**Document excerpt**
By the Factorization Step, $\left(y_i^n\right)^{n^{d-1}}=y_i$,
so the map is invertible.  Therefore, it permutes the roots.
Thus $\prod_{i=1}^d y_i=\prod_{i=1}^d y_i^n$.  But $\prod_{i=1}^d
y_i\equiv (-1)^df(0) \bmod p$, so $(-1)^df(0)\equiv ((-1)^df(0))^n
\bmod p^k$.  Simplifying, we see that $f(0)^n\equiv f(0) \bmod p^k$ for
each $p^k|n$.  Thus $n$ is a pseudoprime to the base $f(0)$.
\enddemo

Theorem 4.3 can be used, in conjunction with results about the
distribution of pseudoprimes base $a$, to give an upper bound on the
number of Frobenius pseudoprimes with respect to a given polynomial
$f(x)$.

**Problem 1**
In the excerpt on Frobenius pseudoprimes, rewrite the paragraph beginning "Theorem 4.3 can be used" as a single shorter sentence that keeps its main facts.
**Problem 2**
Convert the records into a Markdown table with the columns n and Line. Start at the line containing "orange star: rotated 22" and continue through the end of the records, leaving out the pictures and any blank lines.

**Data shown**

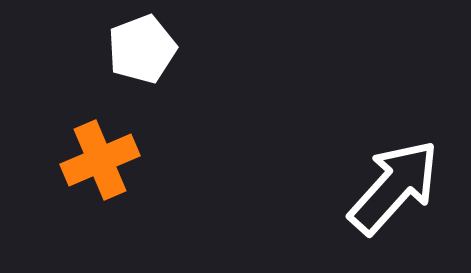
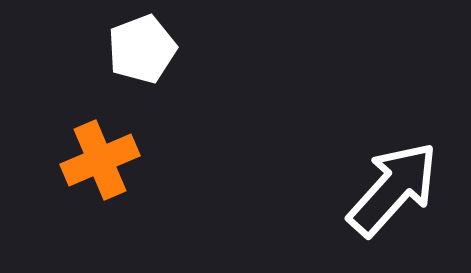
white arrow: moved 1 px left, 2 px down
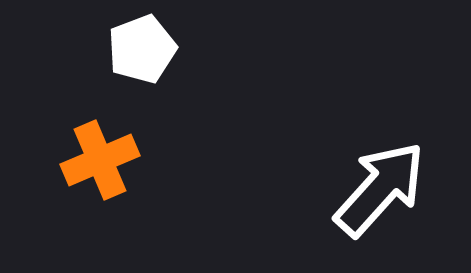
white arrow: moved 13 px left
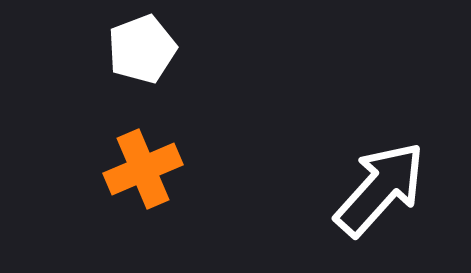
orange cross: moved 43 px right, 9 px down
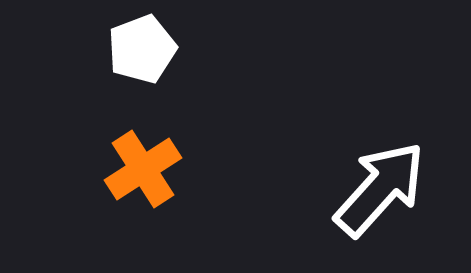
orange cross: rotated 10 degrees counterclockwise
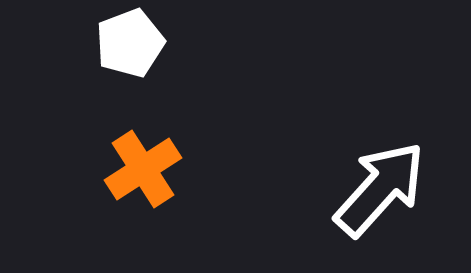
white pentagon: moved 12 px left, 6 px up
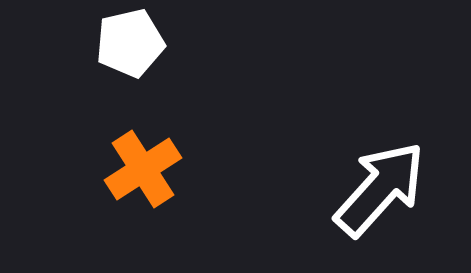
white pentagon: rotated 8 degrees clockwise
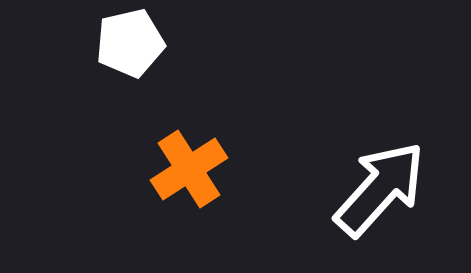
orange cross: moved 46 px right
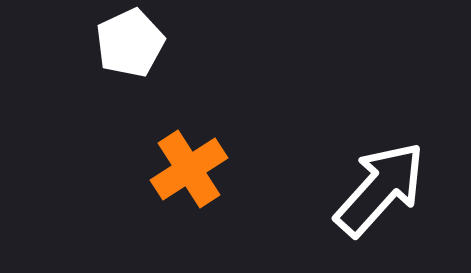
white pentagon: rotated 12 degrees counterclockwise
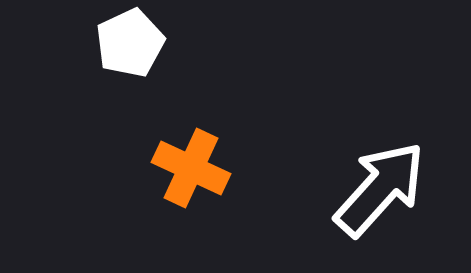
orange cross: moved 2 px right, 1 px up; rotated 32 degrees counterclockwise
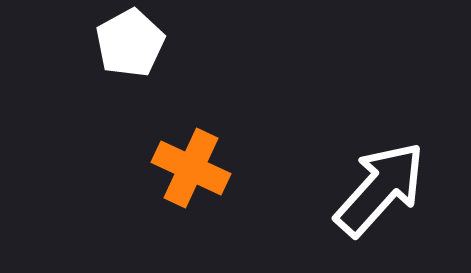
white pentagon: rotated 4 degrees counterclockwise
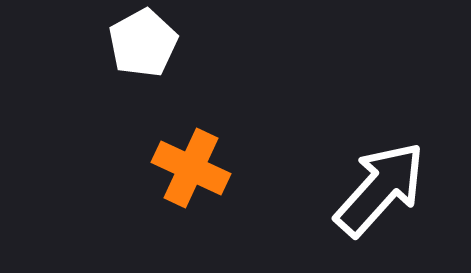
white pentagon: moved 13 px right
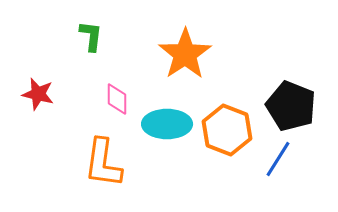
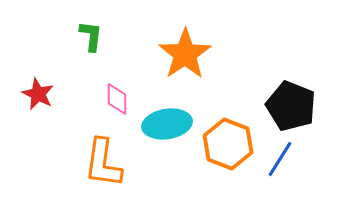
red star: rotated 12 degrees clockwise
cyan ellipse: rotated 9 degrees counterclockwise
orange hexagon: moved 1 px right, 14 px down
blue line: moved 2 px right
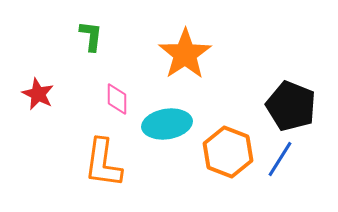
orange hexagon: moved 8 px down
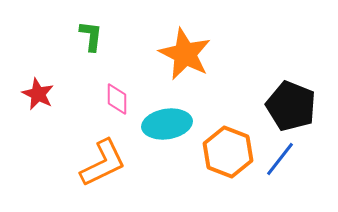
orange star: rotated 12 degrees counterclockwise
blue line: rotated 6 degrees clockwise
orange L-shape: rotated 124 degrees counterclockwise
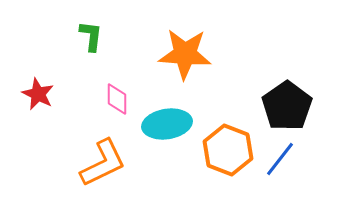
orange star: rotated 22 degrees counterclockwise
black pentagon: moved 4 px left; rotated 15 degrees clockwise
orange hexagon: moved 2 px up
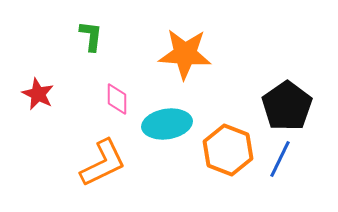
blue line: rotated 12 degrees counterclockwise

**Written response 1**
Combined with results on the distribution of base-$a$ pseudoprimes, Theorem 4.3 yields an upper bound on the number of Frobenius pseudoprimes for a given polynomial $f(x)$.

**Written response 2**
| n | Line |
|---|---|
| 1 | orange star: rotated 22 degrees counterclockwise |
| 2 | black pentagon: moved 4 px left; rotated 15 degrees clockwise |
| 3 | orange hexagon: moved 2 px up |
| 4 | blue line: rotated 12 degrees counterclockwise |